** Opening Data supplied block **
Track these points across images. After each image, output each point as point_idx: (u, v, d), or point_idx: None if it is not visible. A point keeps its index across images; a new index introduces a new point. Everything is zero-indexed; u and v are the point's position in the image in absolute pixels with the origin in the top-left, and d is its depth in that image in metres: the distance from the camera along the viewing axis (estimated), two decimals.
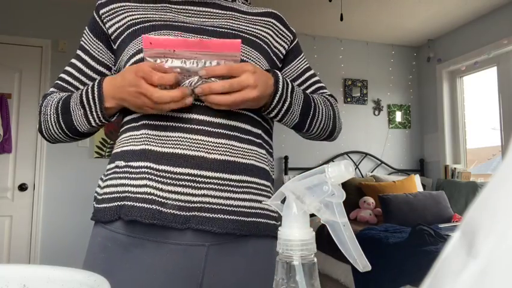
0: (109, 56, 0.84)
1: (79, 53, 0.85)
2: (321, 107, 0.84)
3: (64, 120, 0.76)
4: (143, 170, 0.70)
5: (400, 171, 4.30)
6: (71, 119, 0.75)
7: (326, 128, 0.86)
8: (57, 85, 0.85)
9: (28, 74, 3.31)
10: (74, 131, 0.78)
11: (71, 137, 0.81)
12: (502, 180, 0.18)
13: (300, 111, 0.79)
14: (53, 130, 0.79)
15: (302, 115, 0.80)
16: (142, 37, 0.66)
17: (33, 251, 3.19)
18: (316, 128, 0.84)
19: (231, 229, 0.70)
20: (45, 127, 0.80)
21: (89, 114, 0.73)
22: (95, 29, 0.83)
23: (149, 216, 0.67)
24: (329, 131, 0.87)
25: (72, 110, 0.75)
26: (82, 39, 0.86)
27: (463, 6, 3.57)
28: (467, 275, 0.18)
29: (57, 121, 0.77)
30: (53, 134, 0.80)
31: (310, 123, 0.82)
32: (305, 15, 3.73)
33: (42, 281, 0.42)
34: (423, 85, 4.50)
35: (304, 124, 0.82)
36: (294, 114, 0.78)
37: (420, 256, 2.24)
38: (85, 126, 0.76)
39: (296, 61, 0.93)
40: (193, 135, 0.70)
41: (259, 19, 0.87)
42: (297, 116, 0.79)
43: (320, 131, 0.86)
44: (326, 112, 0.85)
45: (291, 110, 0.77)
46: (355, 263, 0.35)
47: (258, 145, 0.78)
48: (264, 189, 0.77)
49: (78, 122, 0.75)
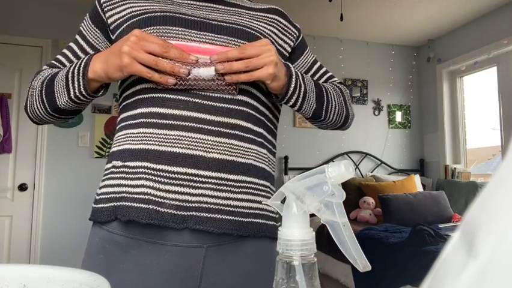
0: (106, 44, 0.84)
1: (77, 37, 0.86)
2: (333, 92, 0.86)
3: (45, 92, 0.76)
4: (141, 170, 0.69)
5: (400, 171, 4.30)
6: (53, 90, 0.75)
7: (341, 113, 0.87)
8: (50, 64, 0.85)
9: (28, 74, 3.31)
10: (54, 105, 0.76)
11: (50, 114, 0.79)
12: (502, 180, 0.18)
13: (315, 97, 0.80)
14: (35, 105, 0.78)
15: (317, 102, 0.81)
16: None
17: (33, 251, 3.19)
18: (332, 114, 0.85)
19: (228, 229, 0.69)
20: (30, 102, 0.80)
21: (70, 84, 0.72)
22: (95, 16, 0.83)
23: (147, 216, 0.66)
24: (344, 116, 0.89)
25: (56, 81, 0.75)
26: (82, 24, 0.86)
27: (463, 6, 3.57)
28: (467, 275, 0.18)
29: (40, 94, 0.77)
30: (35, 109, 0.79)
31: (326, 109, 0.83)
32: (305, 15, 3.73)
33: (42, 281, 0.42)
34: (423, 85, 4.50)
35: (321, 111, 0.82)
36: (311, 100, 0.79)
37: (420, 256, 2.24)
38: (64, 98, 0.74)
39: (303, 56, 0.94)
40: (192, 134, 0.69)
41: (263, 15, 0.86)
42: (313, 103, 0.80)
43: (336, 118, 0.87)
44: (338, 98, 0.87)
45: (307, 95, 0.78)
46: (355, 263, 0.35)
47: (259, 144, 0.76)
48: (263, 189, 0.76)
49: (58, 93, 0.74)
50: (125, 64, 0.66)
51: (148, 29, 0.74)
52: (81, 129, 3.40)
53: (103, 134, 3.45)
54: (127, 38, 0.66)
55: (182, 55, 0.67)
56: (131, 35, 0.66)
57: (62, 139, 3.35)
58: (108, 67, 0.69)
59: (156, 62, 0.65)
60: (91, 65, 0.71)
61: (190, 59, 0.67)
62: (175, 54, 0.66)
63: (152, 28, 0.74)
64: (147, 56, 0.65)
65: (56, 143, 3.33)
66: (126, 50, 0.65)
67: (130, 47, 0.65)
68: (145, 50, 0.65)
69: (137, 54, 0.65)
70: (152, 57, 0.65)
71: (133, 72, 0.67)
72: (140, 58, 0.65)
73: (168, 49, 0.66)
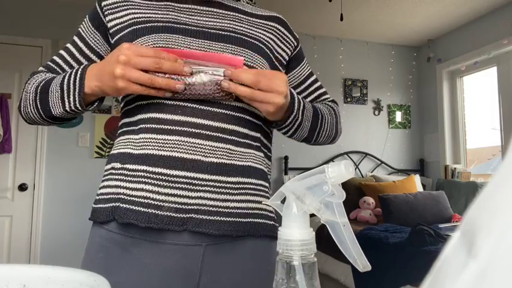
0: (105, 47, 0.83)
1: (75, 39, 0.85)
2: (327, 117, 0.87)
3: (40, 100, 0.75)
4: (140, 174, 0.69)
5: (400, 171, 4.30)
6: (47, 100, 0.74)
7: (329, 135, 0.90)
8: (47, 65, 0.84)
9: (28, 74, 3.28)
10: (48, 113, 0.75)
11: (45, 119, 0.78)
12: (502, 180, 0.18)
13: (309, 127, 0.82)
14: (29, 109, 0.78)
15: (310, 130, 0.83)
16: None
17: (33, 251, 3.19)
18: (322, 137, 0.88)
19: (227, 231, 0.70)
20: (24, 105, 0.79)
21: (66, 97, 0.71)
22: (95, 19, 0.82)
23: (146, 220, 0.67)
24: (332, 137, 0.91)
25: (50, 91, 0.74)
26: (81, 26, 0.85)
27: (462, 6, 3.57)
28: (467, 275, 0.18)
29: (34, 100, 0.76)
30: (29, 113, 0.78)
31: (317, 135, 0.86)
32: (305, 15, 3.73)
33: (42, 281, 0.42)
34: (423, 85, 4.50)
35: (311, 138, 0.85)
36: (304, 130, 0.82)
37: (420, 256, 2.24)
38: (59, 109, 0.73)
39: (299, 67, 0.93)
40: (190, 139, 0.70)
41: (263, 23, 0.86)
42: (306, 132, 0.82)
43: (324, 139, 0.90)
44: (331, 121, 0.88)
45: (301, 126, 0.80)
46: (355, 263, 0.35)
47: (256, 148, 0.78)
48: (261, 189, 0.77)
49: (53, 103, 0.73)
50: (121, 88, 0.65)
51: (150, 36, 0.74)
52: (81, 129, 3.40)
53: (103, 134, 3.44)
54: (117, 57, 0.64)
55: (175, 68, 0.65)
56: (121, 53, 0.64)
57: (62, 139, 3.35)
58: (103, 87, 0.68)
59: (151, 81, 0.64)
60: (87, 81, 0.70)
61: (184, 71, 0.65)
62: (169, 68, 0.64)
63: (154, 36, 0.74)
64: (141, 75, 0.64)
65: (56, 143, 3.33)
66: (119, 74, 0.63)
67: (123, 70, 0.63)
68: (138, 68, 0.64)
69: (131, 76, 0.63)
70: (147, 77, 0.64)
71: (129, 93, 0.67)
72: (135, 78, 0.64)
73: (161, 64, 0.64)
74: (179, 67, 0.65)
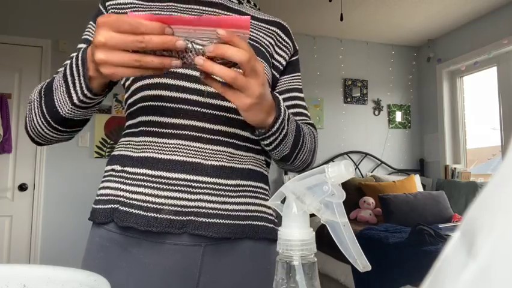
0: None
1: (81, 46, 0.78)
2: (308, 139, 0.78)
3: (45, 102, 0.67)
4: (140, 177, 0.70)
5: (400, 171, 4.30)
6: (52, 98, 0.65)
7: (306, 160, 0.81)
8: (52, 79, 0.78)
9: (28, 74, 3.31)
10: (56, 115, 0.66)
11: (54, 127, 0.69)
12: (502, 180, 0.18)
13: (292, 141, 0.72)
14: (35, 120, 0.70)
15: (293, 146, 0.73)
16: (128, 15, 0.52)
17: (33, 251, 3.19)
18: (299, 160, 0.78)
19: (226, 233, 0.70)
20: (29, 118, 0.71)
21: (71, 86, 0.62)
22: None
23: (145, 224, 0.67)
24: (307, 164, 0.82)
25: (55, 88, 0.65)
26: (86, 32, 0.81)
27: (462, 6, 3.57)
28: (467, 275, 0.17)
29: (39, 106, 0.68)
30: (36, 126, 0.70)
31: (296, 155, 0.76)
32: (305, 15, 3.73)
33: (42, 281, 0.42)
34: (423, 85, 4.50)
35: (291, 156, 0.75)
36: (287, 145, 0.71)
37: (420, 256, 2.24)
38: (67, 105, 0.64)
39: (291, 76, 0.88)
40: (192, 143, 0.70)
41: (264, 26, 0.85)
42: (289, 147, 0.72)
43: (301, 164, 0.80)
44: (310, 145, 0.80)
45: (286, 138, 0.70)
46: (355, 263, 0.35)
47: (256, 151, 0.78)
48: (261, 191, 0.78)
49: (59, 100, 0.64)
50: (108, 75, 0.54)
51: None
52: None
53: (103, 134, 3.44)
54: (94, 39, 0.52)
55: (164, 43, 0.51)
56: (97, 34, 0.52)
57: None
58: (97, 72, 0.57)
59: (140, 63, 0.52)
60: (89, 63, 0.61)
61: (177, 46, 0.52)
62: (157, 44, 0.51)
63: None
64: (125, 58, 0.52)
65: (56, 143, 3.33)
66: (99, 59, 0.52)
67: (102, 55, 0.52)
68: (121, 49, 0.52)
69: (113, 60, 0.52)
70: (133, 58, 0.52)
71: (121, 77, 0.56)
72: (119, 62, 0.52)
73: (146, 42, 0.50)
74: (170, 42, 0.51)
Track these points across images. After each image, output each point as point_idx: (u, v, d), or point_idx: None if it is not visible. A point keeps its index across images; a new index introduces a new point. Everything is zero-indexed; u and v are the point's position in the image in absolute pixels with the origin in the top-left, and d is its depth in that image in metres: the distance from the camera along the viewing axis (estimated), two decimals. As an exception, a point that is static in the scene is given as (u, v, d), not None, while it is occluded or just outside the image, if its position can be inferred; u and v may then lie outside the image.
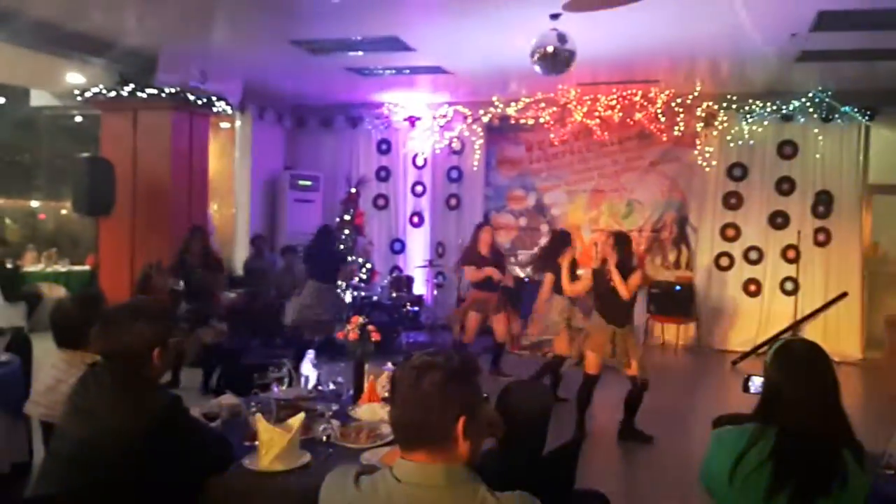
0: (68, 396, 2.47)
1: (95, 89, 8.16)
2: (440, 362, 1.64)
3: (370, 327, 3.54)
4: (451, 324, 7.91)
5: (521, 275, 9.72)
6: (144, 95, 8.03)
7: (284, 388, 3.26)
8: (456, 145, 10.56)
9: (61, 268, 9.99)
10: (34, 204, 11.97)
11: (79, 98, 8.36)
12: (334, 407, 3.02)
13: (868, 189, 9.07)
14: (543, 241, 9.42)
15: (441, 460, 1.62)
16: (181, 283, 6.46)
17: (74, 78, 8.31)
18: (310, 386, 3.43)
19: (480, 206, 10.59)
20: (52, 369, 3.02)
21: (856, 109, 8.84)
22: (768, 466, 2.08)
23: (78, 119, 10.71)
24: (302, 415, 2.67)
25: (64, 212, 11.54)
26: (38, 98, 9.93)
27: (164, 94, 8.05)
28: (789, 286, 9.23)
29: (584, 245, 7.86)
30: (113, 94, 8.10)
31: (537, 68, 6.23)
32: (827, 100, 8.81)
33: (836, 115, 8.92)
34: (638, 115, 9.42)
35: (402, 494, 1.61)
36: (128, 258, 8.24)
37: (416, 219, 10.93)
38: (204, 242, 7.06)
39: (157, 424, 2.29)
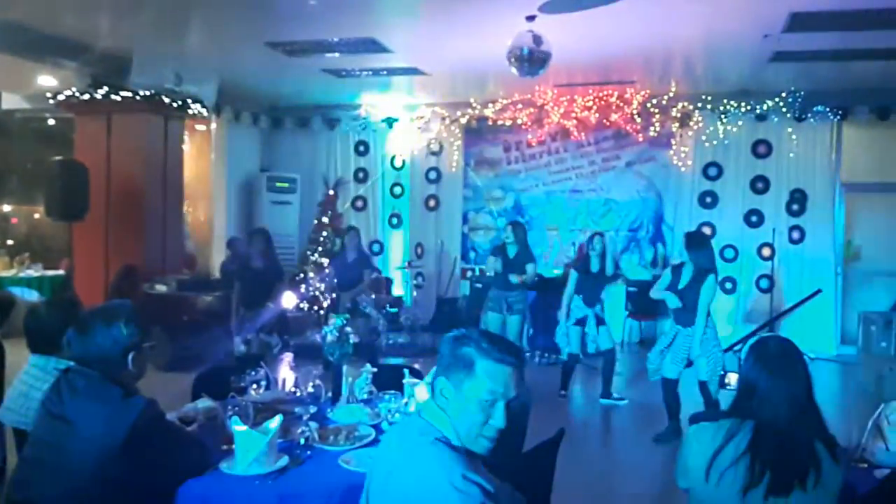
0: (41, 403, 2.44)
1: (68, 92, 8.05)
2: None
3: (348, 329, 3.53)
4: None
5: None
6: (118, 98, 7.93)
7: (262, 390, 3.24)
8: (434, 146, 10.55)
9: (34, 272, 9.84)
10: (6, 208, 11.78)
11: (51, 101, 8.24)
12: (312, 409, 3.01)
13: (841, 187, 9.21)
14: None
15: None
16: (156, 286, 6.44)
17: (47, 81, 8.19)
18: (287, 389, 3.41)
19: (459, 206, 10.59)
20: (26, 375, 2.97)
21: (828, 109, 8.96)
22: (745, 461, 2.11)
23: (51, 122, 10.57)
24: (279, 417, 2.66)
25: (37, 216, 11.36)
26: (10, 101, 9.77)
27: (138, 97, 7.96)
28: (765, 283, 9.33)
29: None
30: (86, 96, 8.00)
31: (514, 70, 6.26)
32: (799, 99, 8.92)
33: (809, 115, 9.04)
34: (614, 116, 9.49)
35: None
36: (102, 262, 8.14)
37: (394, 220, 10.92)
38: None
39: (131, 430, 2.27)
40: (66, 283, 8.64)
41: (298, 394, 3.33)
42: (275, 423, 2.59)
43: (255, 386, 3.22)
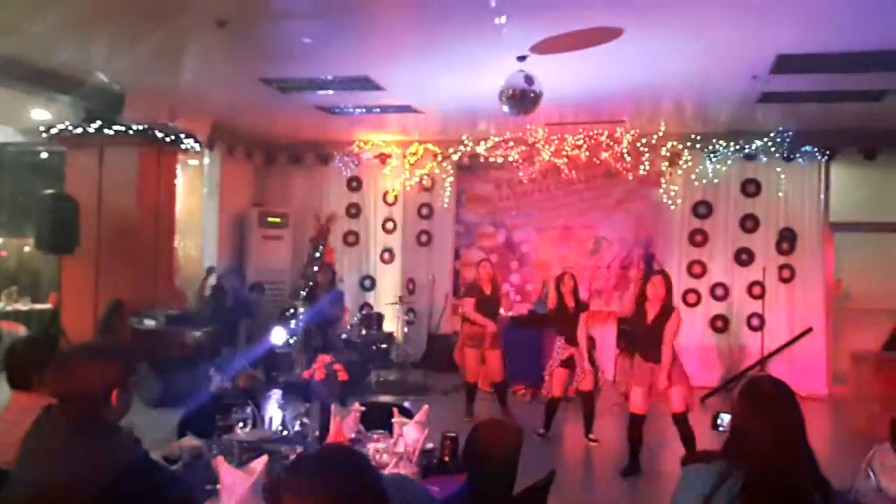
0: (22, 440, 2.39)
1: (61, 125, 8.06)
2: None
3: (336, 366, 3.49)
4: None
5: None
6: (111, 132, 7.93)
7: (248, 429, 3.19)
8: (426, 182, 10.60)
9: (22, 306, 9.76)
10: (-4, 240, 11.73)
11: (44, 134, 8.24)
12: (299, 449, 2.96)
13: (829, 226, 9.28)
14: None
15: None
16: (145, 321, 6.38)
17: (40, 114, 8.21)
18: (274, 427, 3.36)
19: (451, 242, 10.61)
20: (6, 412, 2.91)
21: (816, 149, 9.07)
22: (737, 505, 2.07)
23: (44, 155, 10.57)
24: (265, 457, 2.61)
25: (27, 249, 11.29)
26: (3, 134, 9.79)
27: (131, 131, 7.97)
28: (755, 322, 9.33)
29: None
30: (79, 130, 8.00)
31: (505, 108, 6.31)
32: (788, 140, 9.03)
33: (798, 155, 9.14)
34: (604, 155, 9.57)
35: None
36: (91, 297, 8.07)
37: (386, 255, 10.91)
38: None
** Closing Data supplied block **
Task goal
In the records above, find the line containing "32: (827, 100, 8.81)", then please restate it and each line after it word for word, pictures excluded.

Answer box
32: (827, 100, 8.81)
33: (836, 115, 8.92)
34: (638, 115, 9.42)
35: (402, 494, 1.61)
36: (128, 258, 8.24)
37: (416, 219, 10.93)
38: (204, 242, 7.06)
39: (157, 424, 2.29)
0: (41, 403, 2.44)
1: (68, 92, 8.05)
2: None
3: (348, 329, 3.53)
4: None
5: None
6: (118, 98, 7.93)
7: (262, 390, 3.24)
8: (434, 146, 10.55)
9: (34, 272, 9.84)
10: (6, 208, 11.78)
11: (51, 101, 8.24)
12: (312, 409, 3.01)
13: (841, 187, 9.21)
14: None
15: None
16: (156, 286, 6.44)
17: (47, 81, 8.19)
18: (287, 389, 3.41)
19: (459, 206, 10.59)
20: (26, 375, 2.97)
21: (828, 109, 8.96)
22: (745, 461, 2.11)
23: (51, 122, 10.57)
24: (279, 417, 2.66)
25: (37, 216, 11.36)
26: (10, 101, 9.77)
27: (138, 97, 7.96)
28: (765, 283, 9.33)
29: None
30: (86, 96, 8.00)
31: (514, 70, 6.26)
32: (799, 99, 8.92)
33: (809, 115, 9.04)
34: (614, 116, 9.49)
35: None
36: (102, 262, 8.14)
37: (394, 220, 10.92)
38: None
39: (131, 430, 2.27)
40: (66, 283, 8.64)
41: (298, 394, 3.33)
42: (275, 423, 2.59)
43: (255, 386, 3.22)
0: (22, 440, 2.39)
1: (61, 125, 8.06)
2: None
3: (336, 366, 3.49)
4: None
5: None
6: (111, 132, 7.93)
7: (248, 429, 3.19)
8: (426, 182, 10.60)
9: (22, 306, 9.76)
10: (-4, 240, 11.73)
11: (44, 134, 8.24)
12: (299, 449, 2.96)
13: (829, 226, 9.28)
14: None
15: None
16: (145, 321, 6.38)
17: (40, 114, 8.21)
18: (274, 427, 3.36)
19: (451, 242, 10.61)
20: (6, 412, 2.91)
21: (816, 149, 9.07)
22: (737, 505, 2.07)
23: (44, 155, 10.57)
24: (265, 457, 2.61)
25: (27, 249, 11.29)
26: (3, 134, 9.79)
27: (131, 131, 7.97)
28: (755, 322, 9.33)
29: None
30: (79, 130, 8.00)
31: (505, 108, 6.31)
32: (788, 140, 9.03)
33: (798, 155, 9.14)
34: (604, 155, 9.57)
35: None
36: (91, 297, 8.07)
37: (386, 255, 10.91)
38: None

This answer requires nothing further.